うそつきな唇に、キス





ぽつりと、空気に溶け込むように吐かれたそれは、ほんの少しの哀愁が漂っていた。



「……ま、こんなこと話してもわからねえものはわかんねえままだよなあ。あ、あと昨日えるチャンに交換条件として若クンのこと教えるって言っちゃったから把握ヨロシク」

「お前は勝手に人を出汁に使うなと何度言えばわかる」

「いいじゃん?じゃなきゃ、えるチャンのことな〜んにも聞き出せそうになかったんだし。っつーか、いま知りてえのはえるチャンのこともだけど、若クンのことなんだよな」

「……おれの何が知りたい」

「えるチャンのこと、若クンはどう思ってんの?」

「利用価値のある人間」

「うっわ即答」



ひっでえ、とこれまた愉快げに、かつ皮肉げに嗤うタトゥーの男は、ふと真向かいに座る男を見た。

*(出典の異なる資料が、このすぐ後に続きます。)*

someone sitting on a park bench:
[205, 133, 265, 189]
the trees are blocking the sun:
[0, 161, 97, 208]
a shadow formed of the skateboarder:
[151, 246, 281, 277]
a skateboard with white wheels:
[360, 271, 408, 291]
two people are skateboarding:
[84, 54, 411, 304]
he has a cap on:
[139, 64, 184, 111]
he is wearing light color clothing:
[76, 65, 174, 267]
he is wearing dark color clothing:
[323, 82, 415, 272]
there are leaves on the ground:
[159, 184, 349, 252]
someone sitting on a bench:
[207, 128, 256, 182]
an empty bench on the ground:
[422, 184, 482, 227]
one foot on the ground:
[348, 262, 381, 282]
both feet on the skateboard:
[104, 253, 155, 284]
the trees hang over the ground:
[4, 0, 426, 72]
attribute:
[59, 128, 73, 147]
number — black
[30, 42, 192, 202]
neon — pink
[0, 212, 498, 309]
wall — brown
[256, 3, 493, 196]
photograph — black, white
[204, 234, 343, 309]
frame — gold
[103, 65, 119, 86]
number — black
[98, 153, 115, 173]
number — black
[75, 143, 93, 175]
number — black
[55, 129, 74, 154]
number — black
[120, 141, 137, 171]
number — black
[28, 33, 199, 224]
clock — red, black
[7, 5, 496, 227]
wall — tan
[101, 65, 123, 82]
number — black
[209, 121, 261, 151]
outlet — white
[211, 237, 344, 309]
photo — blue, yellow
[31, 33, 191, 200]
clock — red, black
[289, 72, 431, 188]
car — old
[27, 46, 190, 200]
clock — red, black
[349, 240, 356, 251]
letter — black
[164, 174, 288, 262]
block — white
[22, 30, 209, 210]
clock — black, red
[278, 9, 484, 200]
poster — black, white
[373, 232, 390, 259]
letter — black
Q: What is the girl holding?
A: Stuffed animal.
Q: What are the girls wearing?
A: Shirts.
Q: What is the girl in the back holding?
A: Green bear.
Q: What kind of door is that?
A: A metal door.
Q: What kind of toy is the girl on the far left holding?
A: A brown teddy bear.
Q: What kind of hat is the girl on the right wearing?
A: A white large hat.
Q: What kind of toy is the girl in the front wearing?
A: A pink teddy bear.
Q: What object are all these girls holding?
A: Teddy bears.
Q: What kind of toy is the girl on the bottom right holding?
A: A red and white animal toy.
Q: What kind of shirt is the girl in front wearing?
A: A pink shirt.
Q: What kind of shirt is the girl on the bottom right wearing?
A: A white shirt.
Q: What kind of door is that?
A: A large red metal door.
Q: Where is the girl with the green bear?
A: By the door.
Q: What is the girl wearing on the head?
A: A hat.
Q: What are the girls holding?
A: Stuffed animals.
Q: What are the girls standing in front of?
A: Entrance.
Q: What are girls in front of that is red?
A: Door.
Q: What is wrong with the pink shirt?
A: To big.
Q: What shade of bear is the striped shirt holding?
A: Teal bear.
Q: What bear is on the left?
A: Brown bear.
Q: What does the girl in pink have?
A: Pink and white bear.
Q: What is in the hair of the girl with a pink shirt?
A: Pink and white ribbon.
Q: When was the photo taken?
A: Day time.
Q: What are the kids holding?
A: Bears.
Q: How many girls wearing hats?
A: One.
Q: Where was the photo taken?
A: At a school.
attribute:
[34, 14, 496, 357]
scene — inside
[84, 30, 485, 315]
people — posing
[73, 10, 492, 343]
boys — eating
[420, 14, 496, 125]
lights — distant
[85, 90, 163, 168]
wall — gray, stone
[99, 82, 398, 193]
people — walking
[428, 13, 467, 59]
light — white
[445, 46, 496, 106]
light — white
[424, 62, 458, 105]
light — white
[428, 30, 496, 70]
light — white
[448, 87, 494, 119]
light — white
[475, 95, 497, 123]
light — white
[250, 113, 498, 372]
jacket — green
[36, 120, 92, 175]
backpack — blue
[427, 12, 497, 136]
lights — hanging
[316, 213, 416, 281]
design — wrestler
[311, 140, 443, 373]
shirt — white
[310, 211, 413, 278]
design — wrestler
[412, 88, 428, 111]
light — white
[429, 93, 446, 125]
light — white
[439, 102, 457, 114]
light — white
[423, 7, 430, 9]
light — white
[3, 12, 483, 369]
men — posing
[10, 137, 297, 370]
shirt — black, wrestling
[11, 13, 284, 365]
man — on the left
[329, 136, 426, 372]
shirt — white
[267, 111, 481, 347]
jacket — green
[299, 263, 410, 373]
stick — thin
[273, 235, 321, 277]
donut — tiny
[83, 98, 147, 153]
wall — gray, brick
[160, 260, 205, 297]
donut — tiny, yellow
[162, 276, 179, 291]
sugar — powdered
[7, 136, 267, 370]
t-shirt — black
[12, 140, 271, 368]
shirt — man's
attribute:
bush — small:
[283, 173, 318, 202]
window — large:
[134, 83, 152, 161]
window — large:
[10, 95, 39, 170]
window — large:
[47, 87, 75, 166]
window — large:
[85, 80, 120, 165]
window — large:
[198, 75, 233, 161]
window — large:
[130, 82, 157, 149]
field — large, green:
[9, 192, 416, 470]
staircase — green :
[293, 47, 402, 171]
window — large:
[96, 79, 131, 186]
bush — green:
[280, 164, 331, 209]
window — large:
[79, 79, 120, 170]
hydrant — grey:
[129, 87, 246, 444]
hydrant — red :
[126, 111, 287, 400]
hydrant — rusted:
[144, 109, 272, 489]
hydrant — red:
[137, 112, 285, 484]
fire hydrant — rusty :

頬杖を突き、闇を背負い、かすかに光を宿した見たこともない瞳を持った青年を。



「────あと。唯一、きれいだと思ったことがある」



漆黒の男は、かの人物に会った時のことを思い出していた。


雨の中。綺麗だとは間違っても思わないような、見窄らしい姿をした少女との、邂逅を。

きれいな物などなかった世界で、唯一、ふと少女を見た時浮かんだ、きれいの三文字を。



……そして、男はいまだにわからないままでいる。

男の中での、〝綺麗〟と〝きれい〟の、違いを。